Why credit union execs are watching banks' earnings

When JPMorgan Chase reported its second-quarter earnings this week, a slew of investors, analysts and members of the financial press paid close attention.

So did Matt Selke, CEO of the $88 million-asset Pinnacle Credit Union in Atlanta.

Earnings season is a one-way firehose of information, according to Selke. Publicly traded companies, including banks, are required by the Securities and Exchange Commission to file earnings reports at the end of each quarter detailing the company’s performance. But not-for-profit organizations such as credit unions are under no such obligation. They are required to file call reports with their regulators, but credit unions don't host public calls for the investor and analyst community.

Selke follows some of the largest banks in the country to see how they are doing and what strategies they are using. He also simply finds the calls entertaining.

“I follow the big ones like Chase, and Citibank is always fun to hear about as they are — for lack of a better word — a clown show and still recovering from their troubles from way back,” he said. “Well Fargo is always fun to see what shenanigans they are trying to fix or how they’re trying to come back from the fraudulent accounts sales thing from a few years ago.”

Although banks and credit unions typically do not get along, they are certainly keeping an eye on each other. And credit unions pay just as much attention to their own peers as they do to the banking industry.

Steve Swofford, Alabama Credit Union, cropped
Steve Swofford, president and CEO of Alabama Credit Union, watches bank earnings "only in the event it’s a bank we might be interested in purchasing.”

Greg Kidwell, president of Pathways Financial Credit Union, a $600 million-asset lender in Columbus, Ohio, said he pays “casual” attention to bank earnings trends, and when he does it is typically the largest national banks, such as JPMorgan Chase or Bank of America. 

“But I have never listened in on a bank earnings call,” Kidwell said. “What we really do pay attention to on a quarterly basis are the call reports of other credit unions in our peer group, so that we can get a sense of how our performance stacks up and to highlight areas that we might want to target in terms of performance improvement on our end.”

Many credit unions have sought expansion by purchasing banks, and those banks' earnings calls are valuable sources of data on potential acquisition targets. 

“I really don’t watch bank earnings or financials very much — usually only in the event it’s a bank we might be interested in purchasing,” said Steve Swofford, president and CEO of the $1.4 billion-asset Alabama Credit Union in Tuscaloosa.

Swofford said he is only a casual observer of bank earnings, but he kept a close eye on Security Federal Savings Bank in Jasper, Alabama, while the credit union was in the process of acquiring the bank last year.

Large banks are worth watching because their bird's-eye view of national trends could uncover a risk that smaller banks and credit unions have yet to see in their local markets, according to Selke. 

“For example, I just read that Chase earnings were lower than expected because they beefed up their loan loss reserves, which is interesting because delinquency has been so low,” he said. “But they must be seeing a different trend or preparing for a bad year next year, which is good to know.

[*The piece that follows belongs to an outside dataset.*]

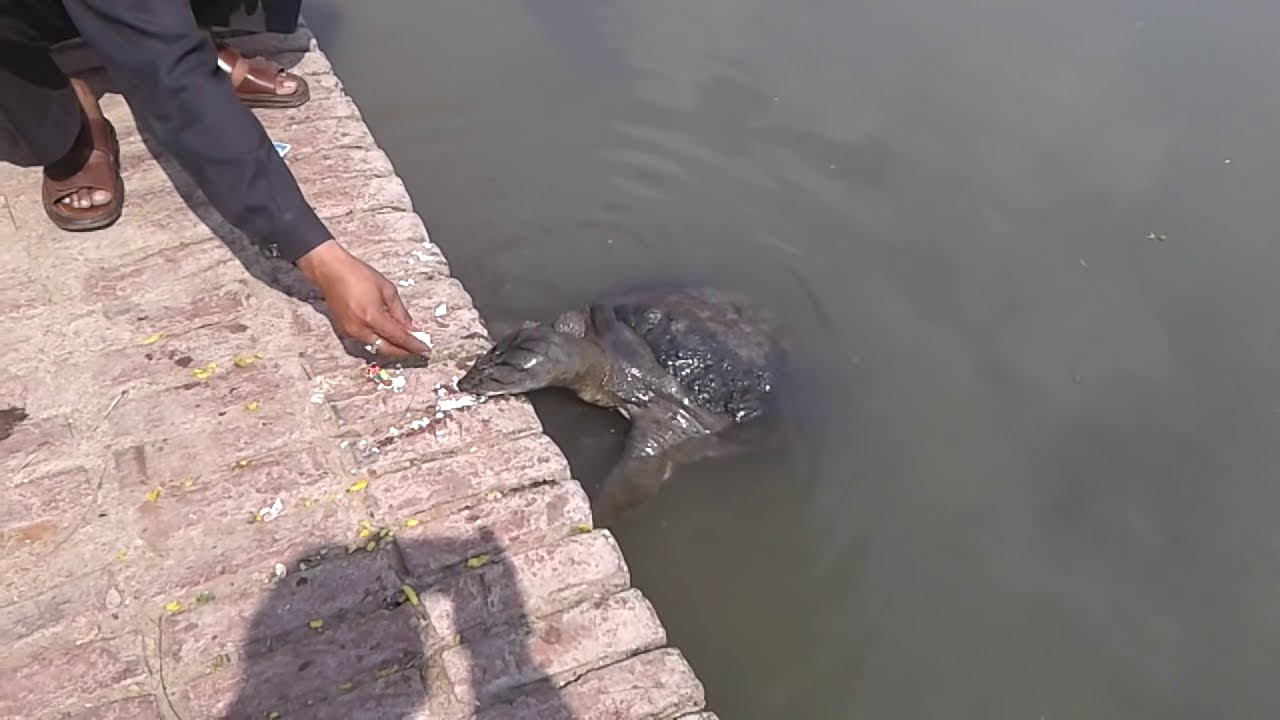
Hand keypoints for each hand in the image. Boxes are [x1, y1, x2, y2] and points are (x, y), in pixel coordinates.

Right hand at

Maybe we will up our loan loss reserves to be conservative.” 

Earnings calls can also be a chance for banks to get a read on the trends that matter most to investors and analysts. The calls are also a regular source of free press that credit unions don't get. 

“I believe the credit union industry is hurt as a whole by not getting the mainstream press like the big banks, yet we also don't get the negative headlines ethier when there are bad years,” Selke said. “But who would the press cover? Navy Federal? State Employees in North Carolina? PenFed?” 

Selke also pointed out that credit union earnings are public knowledge, and call report information is easily accessible on the National Credit Union Administration’s website.

“So it's not like people can't find earnings of their local bank or credit union. A lot of people just don't know where to look,” he said. 

Many credit unions also stopped publishing quarterly newsletters that typically included updated financials because “nobody was reading them,” Selke said.

Kidwell from Pathways said he and CEO Mike Shafer spend a lot of time on the credit union’s financial performance from a board reporting and discussion standpoint. Additionally, he  provides a monthly financial summary for the staff so that they understand their employer's financial performance.

“But the idea of having a quarterly earnings discussion for members definitely has me thinking,” Kidwell said.

Swofford said Alabama Credit Union’s annual meeting is its chance to converse with members on financials, new services and other issues, and that’s enough for him.

“I do visit with members regularly and my calls aren’t screened and hundreds of members have my cell number,” Swofford said. “It’s all part of being member owned. But the bottom line is I don’t really see the need for more disclosure.”